A mainstream infrared gas analyzer of the type described in the aforementioned Yelderman et al. patents requires the optical and electronic components to be physically connected to the patient's airway or respiratory circuit. As a result, a mainstream gas analyzer may be subjected to mechanical abuse and temperature variations when in use. A sidestream configuration, on the other hand, allows the optical components to be remotely located from the patient's respiratory circuit so that the optical and electronic components (i.e., the optical bench) can be protected by a fixed, temperature controlled housing. Thus, while a mainstream configuration has the advantage of reduced complexity, sidestream configurations are often desired since they have the advantage of protection from damage and thermal gradients.
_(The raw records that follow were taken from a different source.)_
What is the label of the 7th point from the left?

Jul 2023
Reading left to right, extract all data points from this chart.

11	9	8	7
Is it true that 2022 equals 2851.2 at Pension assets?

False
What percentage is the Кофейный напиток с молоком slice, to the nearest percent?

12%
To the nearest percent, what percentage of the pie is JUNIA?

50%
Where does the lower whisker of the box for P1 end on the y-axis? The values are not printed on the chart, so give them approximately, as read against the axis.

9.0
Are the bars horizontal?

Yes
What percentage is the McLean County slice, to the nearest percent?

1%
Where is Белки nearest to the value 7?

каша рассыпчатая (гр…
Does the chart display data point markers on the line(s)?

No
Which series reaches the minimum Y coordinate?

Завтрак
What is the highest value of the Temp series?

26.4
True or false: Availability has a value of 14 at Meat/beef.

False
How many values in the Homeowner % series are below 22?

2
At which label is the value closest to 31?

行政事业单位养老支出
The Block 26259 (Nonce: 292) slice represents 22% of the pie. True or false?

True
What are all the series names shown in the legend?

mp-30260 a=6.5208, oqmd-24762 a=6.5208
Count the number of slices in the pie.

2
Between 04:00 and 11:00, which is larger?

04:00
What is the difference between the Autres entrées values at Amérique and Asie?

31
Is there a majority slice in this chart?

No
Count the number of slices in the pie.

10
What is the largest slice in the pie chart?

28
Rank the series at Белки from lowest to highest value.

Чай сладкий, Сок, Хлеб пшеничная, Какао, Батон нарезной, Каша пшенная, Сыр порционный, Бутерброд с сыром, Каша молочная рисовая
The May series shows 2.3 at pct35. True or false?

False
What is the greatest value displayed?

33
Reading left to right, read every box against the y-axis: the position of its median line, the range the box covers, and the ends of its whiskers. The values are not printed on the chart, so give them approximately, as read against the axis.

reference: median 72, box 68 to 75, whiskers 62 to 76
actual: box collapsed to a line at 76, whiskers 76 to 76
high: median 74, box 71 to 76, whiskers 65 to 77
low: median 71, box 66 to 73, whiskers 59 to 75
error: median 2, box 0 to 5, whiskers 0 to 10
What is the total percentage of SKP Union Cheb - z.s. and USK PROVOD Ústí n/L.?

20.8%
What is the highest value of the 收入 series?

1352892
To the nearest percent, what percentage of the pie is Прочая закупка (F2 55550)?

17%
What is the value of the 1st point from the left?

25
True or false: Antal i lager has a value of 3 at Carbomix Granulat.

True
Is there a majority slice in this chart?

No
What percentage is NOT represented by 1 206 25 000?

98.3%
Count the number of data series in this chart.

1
Conventional sidestream optical benches use infrared detectors which must be stabilized by mechanical chopping techniques. As just noted, conventional sidestream optical benches also require accurate temperature control of the detector environment to assure stability. For example, such a conventional sidestream infrared gas analyzer is disclosed by McClatchie et al. in U.S. Pat. No. 4,177,381. McClatchie et al. therein describe an infrared gas analyzer which utilizes mechanical choppers and temperature controllers in their measurements. McClatchie et al. also utilize a sample cell which directs the air therein so as to prevent direct impingement of oils, particulate matter and other contaminants onto the infrared transparent windows so as to prevent contamination of the windows. Unfortunately, this system is quite complex and expensive and relatively unreliable because of the numerous mechanical elements. A simpler, more reliable sidestream gas analyzer is desired.
Accordingly, an infrared gas analyzer in a sidestream configuration is desired which includes an optically stabilized detector having no moving parts, requiring no temperature control, consuming little power and having a reduced cost, thereby overcoming the problems of conventional sidestream configurations. The present invention has been designed to meet these needs.